British Troops March Into Philadelphia
On September 26, 1777, British troops marched into Philadelphia and occupied the city forcing the Continental Congress, meeting in the Pennsylvania State House (later renamed Independence Hall), to flee to the interior of Pennsylvania.
General Washington and his army had battled the British south of Philadelphia at Brandywine Creek on September 11. That evening, Washington sent a letter to the Continental Congress reporting the outcome.
Washington's attempts to hold the British outside of Philadelphia failed. While the British occupied the city, Washington and his army took up winter quarters at Valley Forge. Supplies and morale were low as the troops braved the snow and near starvation. The soldiers of the War for Independence endured bleak times at Valley Forge.
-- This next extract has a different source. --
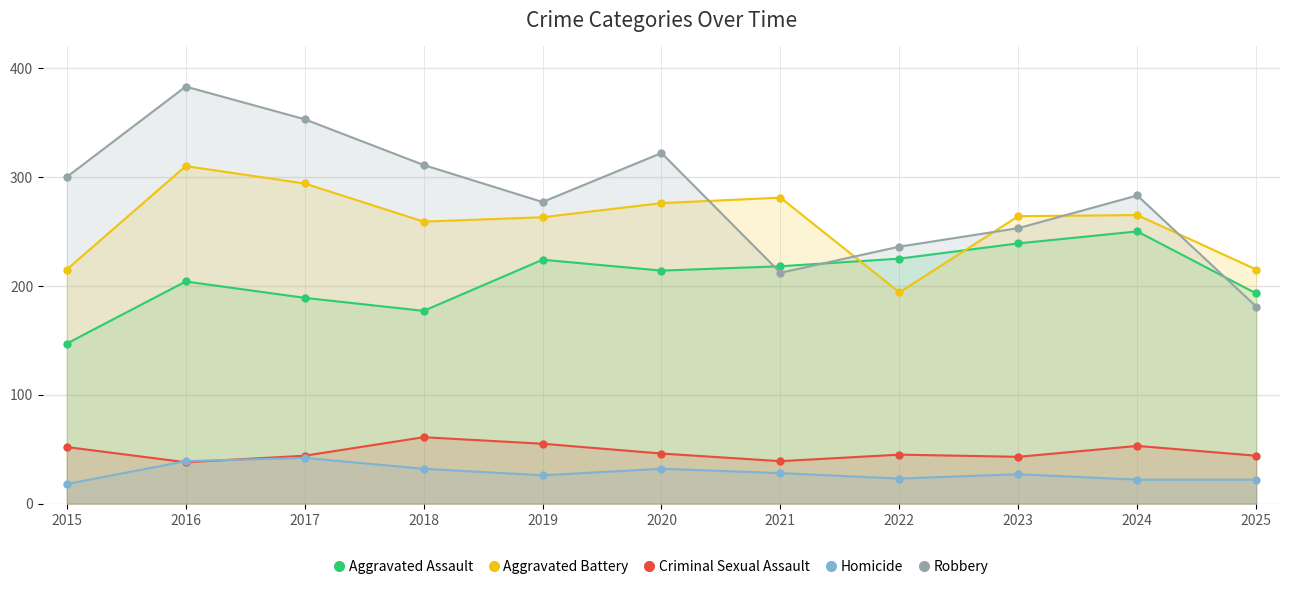

At which category is the sum across all series the highest?

2016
Here in the winter of discontent, our fortunes sank to the lowest point. But from this place, Washington went forth conquering, and to conquer, and to become the foremost man of all the world.”— "At Valley Forge," speech by Speaker of the House Champ Clark
In 1777, as part of a grand strategy to end the war, the British sent an invasion force from Canada to seal off New England, which the British perceived as the primary source of agitators. In a major case of mis-coordination, the British army in New York City went to Philadelphia which it captured from Washington. The invasion army under Burgoyne waited in vain for reinforcements from New York, and became trapped upstate. It surrendered after the Battle of Saratoga, New York, in October 1777. From early October 1777 until November 15 a pivotal siege at Fort Mifflin, Philadelphia, Pennsylvania distracted British troops and allowed Washington time to preserve the Continental Army by safely leading his troops to harsh winter quarters at Valley Forge.